Still, the days were long and troublesome. Theft, rape and brawling were rife and the atmosphere suffocating. So, Apion took to waking each morning just before dawn, then setting out to run along the banks of the river, barefoot and dressed only in a light linen tunic. He found the chill air and the babble of the river cleansing to the mind, and he would only stop when the sun was fully past the eastern horizon. After stopping he would stretch his muscles and wash in the shallows. Then he would eat his usual breakfast of bread and honey, washing it down with river water. His mind fresh, he would then return to face the latest troubles of the refugees.
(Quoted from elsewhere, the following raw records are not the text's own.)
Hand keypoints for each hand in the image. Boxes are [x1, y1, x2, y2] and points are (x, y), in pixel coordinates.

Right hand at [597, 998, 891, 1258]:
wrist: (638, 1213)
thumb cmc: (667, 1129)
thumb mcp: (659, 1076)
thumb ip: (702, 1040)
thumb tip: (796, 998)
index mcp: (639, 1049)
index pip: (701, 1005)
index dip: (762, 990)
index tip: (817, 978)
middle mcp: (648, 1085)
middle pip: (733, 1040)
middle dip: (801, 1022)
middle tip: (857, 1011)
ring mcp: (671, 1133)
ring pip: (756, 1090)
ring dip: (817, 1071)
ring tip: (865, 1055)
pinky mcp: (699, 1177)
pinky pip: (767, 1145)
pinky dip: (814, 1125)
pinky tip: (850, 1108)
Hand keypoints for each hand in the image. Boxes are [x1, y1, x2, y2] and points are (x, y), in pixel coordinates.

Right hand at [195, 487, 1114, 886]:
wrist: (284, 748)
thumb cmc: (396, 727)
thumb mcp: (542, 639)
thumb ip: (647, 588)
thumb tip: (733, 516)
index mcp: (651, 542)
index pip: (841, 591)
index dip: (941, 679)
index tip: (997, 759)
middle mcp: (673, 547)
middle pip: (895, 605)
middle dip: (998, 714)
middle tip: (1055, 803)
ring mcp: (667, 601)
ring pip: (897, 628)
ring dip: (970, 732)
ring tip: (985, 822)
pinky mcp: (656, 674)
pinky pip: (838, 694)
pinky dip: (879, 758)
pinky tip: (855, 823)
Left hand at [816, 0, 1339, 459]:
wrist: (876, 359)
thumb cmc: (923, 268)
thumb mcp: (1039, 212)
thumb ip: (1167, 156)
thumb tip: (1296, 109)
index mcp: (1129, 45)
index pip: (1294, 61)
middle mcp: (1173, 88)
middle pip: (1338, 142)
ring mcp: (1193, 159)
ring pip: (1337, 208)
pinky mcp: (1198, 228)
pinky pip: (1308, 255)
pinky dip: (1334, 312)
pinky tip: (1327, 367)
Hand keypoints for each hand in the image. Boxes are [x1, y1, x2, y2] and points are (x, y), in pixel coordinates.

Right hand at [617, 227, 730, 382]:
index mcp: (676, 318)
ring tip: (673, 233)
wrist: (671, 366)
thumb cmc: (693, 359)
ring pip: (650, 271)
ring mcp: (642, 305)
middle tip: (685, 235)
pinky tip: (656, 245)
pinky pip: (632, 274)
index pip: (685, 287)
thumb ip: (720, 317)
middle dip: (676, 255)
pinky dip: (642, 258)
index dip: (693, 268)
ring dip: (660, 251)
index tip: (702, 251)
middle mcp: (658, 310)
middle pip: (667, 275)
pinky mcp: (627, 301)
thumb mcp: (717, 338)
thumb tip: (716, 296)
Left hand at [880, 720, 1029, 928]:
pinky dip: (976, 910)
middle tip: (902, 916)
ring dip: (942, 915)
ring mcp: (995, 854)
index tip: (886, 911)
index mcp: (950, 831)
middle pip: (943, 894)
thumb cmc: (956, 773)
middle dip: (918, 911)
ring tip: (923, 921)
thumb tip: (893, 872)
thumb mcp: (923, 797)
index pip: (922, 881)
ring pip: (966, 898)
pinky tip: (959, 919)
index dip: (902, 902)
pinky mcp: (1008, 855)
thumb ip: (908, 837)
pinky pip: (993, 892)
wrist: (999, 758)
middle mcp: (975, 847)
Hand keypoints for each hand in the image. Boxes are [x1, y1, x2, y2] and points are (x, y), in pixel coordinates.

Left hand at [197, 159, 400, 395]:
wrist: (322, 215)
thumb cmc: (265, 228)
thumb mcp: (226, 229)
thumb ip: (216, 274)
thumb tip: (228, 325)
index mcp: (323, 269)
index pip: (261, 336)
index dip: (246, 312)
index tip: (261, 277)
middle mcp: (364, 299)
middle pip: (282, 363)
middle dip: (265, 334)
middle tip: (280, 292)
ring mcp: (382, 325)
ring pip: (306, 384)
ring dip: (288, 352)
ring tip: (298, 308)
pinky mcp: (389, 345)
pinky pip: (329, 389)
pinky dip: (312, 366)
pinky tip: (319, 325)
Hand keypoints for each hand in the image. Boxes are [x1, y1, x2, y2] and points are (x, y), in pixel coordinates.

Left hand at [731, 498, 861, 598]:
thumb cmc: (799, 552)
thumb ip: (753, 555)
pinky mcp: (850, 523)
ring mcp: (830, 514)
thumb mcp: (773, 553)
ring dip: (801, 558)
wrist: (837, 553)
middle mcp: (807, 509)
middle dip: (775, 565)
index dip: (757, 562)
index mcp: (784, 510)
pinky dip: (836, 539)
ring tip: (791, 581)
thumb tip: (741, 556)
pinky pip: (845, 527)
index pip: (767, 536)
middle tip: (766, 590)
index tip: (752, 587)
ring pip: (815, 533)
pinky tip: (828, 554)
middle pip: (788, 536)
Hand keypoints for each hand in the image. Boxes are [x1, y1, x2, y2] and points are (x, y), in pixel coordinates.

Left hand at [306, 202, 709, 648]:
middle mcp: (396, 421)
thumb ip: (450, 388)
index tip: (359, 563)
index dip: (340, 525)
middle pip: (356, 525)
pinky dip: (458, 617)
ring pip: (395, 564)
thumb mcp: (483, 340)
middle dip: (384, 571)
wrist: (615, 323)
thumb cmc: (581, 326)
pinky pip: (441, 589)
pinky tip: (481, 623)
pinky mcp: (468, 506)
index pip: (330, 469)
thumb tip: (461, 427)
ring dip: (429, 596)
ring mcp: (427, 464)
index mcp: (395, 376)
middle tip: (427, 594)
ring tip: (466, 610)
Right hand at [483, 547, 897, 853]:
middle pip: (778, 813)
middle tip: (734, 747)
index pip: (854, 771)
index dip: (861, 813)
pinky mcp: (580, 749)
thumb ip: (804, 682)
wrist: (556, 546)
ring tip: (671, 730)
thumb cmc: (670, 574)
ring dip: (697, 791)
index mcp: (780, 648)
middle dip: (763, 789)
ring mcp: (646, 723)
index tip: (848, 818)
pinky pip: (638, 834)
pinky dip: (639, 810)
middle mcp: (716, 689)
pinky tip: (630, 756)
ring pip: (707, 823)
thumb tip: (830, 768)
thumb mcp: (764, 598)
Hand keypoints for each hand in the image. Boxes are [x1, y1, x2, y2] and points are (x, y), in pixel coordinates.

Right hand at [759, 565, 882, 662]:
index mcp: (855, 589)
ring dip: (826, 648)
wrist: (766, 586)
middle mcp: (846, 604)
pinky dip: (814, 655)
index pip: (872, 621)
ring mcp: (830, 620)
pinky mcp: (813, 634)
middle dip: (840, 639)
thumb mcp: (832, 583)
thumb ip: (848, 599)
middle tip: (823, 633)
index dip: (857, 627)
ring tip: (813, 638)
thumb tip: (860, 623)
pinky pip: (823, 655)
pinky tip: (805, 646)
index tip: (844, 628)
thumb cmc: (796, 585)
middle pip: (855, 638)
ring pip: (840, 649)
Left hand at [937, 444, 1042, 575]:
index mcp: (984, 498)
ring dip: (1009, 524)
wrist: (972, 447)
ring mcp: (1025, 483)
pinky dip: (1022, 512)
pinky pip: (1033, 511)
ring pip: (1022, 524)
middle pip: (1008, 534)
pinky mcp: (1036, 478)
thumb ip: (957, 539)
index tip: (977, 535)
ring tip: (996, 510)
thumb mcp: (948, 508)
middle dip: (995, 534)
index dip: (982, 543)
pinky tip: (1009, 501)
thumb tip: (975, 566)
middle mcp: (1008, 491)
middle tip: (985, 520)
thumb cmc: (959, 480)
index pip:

As the weeks passed, imperial trade cogs and the occasional galley docked by the camp and transported some of the refugees to the more westerly themata and gradually the camp shrank. By the ides of August, the camp held only a few thousand souls. It was then that Apion saw fit to delegate his command of the site to the newly appointed strategos of the Charsianon Thema – a young man who had previously been a tourmarches, one of the few who had survived the initial incursions of Bey Afsin.